As a real estate investor, when we hear about selling on contract terms it excites us!  Selling on contract terms opens a whole new buyer pool for our business and allows us to get better pricing for our houses. When we sell on contract, we as the sellers make assumptions on how the taxes are handled on the sales transaction. Let’s take a look at two scenarios to be aware of when facing taxes on “Installment” sales.
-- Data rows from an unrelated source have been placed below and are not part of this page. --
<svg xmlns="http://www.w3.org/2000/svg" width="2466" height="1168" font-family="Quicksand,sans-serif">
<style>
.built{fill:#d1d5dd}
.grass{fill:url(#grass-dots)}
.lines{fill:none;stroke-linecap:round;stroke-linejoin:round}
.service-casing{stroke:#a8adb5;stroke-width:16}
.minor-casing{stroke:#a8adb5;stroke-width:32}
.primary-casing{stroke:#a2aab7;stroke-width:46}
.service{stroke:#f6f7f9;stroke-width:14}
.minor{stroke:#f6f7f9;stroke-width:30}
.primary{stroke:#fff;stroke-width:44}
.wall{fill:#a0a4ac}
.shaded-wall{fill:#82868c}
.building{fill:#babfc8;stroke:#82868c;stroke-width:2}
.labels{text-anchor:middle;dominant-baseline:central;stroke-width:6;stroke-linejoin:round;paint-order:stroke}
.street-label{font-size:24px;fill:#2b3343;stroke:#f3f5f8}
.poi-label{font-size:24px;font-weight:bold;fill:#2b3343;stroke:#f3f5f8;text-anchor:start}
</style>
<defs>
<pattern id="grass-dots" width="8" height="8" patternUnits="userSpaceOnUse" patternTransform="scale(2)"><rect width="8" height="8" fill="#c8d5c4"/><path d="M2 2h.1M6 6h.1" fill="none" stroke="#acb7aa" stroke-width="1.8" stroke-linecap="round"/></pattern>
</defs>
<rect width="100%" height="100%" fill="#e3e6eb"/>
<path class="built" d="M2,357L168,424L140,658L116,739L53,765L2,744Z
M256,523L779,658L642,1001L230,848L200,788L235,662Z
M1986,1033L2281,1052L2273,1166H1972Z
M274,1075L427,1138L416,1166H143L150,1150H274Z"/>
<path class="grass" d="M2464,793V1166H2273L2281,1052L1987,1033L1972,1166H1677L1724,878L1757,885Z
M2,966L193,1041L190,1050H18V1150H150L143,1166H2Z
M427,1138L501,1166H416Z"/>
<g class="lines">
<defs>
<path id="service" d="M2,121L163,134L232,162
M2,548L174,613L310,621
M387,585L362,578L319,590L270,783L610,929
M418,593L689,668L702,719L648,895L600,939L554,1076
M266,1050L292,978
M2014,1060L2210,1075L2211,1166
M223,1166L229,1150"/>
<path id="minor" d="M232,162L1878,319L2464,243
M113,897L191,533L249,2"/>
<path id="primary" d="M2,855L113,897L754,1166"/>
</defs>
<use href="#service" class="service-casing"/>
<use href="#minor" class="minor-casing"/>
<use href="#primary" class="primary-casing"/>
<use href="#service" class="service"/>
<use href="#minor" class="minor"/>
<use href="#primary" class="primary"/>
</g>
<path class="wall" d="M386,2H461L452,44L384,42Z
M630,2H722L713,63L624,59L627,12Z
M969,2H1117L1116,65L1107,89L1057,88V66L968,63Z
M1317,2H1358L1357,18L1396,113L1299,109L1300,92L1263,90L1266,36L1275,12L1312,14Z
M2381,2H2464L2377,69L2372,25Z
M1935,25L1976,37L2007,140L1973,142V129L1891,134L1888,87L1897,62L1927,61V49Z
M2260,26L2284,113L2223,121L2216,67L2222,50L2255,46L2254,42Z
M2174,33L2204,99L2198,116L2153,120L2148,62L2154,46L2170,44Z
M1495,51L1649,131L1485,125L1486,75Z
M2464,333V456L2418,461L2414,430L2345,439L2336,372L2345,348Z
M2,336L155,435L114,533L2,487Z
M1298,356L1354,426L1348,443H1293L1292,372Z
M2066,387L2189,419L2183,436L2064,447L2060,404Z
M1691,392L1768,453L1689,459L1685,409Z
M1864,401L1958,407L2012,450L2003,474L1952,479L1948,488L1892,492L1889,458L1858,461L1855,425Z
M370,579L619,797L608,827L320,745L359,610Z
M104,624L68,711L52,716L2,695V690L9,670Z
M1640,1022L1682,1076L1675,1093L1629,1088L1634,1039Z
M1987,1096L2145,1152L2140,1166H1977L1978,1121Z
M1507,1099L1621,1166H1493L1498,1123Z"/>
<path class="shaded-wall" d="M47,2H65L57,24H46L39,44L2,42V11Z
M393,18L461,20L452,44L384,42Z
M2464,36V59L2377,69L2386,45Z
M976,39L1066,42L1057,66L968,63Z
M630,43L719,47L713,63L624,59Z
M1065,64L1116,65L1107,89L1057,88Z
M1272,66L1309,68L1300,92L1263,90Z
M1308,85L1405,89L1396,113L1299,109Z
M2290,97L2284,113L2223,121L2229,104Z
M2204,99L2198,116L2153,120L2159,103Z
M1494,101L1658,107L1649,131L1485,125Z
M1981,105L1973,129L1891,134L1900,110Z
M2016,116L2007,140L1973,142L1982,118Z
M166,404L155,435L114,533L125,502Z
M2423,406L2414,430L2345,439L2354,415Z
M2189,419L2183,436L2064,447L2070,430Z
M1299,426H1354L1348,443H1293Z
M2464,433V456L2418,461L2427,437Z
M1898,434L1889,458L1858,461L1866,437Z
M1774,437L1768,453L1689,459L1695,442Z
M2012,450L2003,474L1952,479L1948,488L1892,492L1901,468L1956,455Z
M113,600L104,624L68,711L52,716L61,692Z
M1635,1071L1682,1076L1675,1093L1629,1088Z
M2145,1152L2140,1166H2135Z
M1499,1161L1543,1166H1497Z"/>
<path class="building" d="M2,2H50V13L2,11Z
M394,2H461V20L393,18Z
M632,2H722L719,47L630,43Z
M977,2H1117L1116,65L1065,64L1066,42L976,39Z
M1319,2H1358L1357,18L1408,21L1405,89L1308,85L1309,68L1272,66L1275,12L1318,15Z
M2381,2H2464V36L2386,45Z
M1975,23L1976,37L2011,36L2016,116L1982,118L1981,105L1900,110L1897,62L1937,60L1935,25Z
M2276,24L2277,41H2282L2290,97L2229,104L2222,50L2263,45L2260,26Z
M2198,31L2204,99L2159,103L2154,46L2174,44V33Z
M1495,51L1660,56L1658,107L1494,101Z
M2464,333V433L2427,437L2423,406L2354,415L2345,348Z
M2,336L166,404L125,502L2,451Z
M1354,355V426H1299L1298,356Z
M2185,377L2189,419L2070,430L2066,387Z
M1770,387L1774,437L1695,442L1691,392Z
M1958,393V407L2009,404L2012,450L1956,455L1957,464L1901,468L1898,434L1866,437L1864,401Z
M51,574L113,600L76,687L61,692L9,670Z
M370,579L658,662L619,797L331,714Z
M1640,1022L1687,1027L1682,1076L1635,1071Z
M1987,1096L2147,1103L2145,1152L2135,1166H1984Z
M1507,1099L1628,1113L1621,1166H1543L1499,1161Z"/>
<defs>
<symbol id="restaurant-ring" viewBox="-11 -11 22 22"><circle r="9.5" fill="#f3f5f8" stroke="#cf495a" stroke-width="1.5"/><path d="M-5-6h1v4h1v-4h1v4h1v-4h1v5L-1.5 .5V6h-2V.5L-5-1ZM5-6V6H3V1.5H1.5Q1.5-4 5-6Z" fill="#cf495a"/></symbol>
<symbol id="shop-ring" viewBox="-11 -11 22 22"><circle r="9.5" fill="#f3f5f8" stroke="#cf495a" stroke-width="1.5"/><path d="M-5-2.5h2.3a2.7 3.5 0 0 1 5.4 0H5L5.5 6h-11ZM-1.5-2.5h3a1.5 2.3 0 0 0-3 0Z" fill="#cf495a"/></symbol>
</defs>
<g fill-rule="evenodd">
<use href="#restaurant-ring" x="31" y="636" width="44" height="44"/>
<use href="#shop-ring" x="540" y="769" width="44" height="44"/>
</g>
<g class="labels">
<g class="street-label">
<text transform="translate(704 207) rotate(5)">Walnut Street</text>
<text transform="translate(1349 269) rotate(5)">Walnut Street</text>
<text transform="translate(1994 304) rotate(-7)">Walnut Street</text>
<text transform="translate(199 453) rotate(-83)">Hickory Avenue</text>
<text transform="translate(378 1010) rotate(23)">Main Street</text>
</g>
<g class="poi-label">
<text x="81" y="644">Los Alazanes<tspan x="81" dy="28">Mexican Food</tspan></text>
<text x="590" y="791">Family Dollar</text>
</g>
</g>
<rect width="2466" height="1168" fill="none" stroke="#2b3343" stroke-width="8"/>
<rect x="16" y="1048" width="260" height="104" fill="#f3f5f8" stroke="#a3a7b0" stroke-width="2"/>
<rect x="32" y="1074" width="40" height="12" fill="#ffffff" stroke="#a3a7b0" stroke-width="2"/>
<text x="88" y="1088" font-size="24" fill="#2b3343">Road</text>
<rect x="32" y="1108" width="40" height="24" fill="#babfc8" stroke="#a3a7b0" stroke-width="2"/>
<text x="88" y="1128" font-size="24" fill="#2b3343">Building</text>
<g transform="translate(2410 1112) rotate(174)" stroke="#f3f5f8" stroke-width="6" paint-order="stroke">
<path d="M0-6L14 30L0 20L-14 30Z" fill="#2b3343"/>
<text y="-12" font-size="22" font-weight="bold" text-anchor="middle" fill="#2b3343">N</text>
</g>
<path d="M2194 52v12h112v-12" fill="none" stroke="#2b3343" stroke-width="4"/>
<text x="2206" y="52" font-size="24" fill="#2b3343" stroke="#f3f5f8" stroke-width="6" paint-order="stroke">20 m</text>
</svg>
Installment Sale: Traditional thinking on a land contract sale would be something like this: We acquire a property for $25,000 in cash, then turn around and sell the property on a land contract for $50,000 with a $5,000 down payment. From a cash flow standpoint, we are $20,000 lighter right? ($25,000 purchase price – $5,000 down payment) Not only that, but we have not realized the gain on the sale or the $25,000 profit between the purchase and sales price. Therefore we can use the Installment Sale method of recording income on the property. The only money received by you, from the buyer, would be recorded on your tax return. This method of installment sales is most effective and makes the most sense when seller financing a real estate transaction. Do too many of these transactions and you enter……

Dealer Status: Dealer Status is when your investments turn into a business. For us real estate investors, that can happen pretty quickly and easily without us even realizing it. For me, the easiest way to think about this is:  If your investments turn into continual work and you rely upon the income for a living, you are a dealer. There are more detailed articles on this topic, and I suggest you talk with your tax professional to understand what side of the fence you are on. This is important as we re-visit our example above. As a dealer you would have to pay the gain on the sale in the year it occurred. In this case the gain is $25,000. Assuming a 35% tax rate, you will owe the IRS $8,750 on the sale. Not to mention, you were already $20,000 in the negative from a cash flow perspective.

This is an important topic that should be addressed as you consider selling on terms to buyers. I have had tax returns with both the installment sale status and the dealer status, and trust me, it is much better have to have the Installment status.  This way you avoid running into to cash flow issues and paying taxes on unrealized gains.  Stay in the installment sale status and your cash flow will thank you!

(Disclosure:  I am not a tax professional or attorney.  It is always best to consult your tax or legal professional on these matters)

Photo: James Thompson

About Author

Kevin Kaczmarek is President of Capital Blueprints, LLC. Serving a national and international client base, Kevin helps clients achieve their personal goals for long-term stability and solid financial growth through Self Directed IRA Investments and individualized Passive Income Strategies.


  1. Well done Kevin, you explained this concept better than most accountants that I’ve talked to. There is a situation in which the dealer status, even when a sale like that occurs, is more favorable. For real estate investors who also broker real estate, the dealer status allows for the creation of a depreciable asset base that when properly leveraged, shelters our ordinary income from brokering …. but that is probably a whole other article :).

  2. Thank you Joe.
    I had to spend a great deal of time with accountants going over this for years so I guess they rubbed off on me.
    You make a good point on when it could be beneficial. Maybe we can collaborate on an article about it in the future.